Spark is the flavour of the season when it comes to distributed computing frameworks, and I have been caught up in the excitement. I have narrowed down the set of Spark resources to three, which I am going to try and use over the next 3 months to try and learn Spark:
- The first is Advanced Analytics with Spark, which is hot off the presses, but has already gotten very good reviews on Amazon. Not surprising given that Sean Owen is one of the authors.
- The second, of which I have already the first few chapters, but intend to systematically re-read over the next month, is Learning Spark.
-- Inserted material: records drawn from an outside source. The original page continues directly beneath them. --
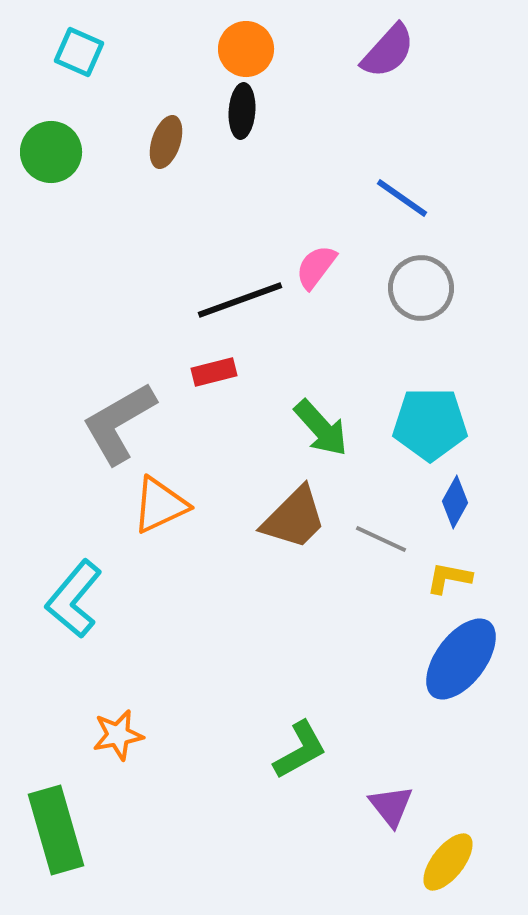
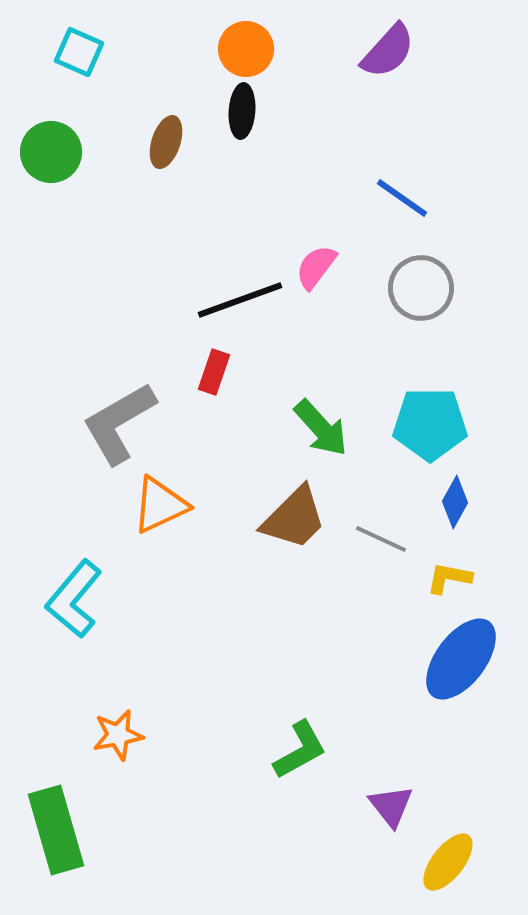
red rectangle: rotated 57 degrees counterclockwise
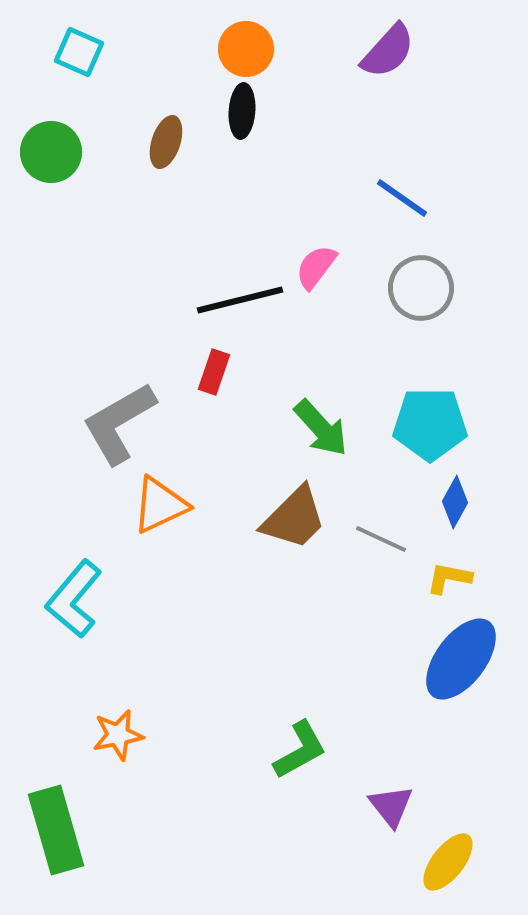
black line: rotated 6 degrees clockwise
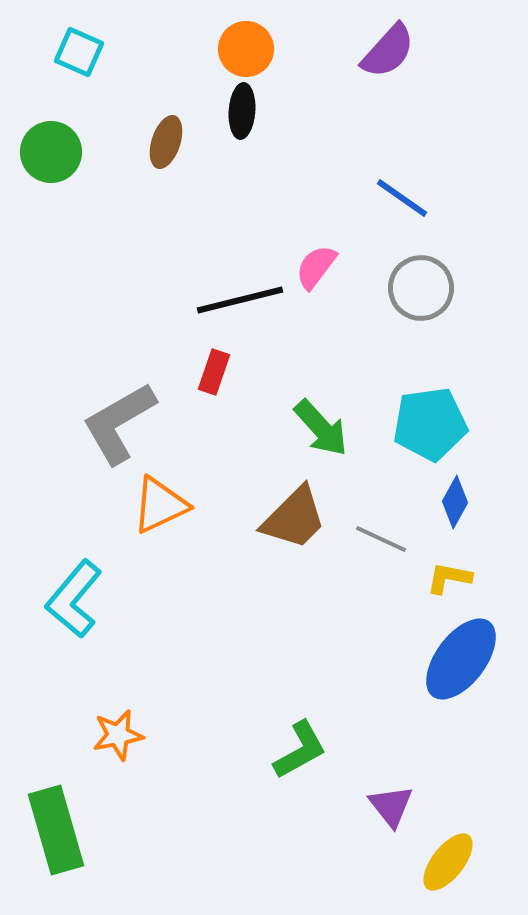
cyan pentagon: rotated 8 degrees counterclockwise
I must admit, I am somewhat intrigued by how much Matei Zaharia has managed to achieve at (what I am guessing is) a relatively young age.
- Lastly, there is a brand new edX.org course on Spark that has just started. It is a little disappointing that the course uses Python 2.7 and Spark 1.3, instead of moving to the impending release of Spark 1.4, which also supports SparkR and Python 3.4. I think that the Spark guys are holding off on releasing the latest version of Spark till the Spark summit later this month.
In any case, Spark is an important new technology for data analysis, and significant improvement over the disk-only storage model of Hadoop MapReduce. That is not to say that Spark is the only in-memory distributed computing framework that can do ad hoc querying, machine learning, and graph processing on big data — there is the newly promoted to top-level project Apache Flink, but Spark definitely appears to have a significant head start. I look forward to learning more about Apache Spark.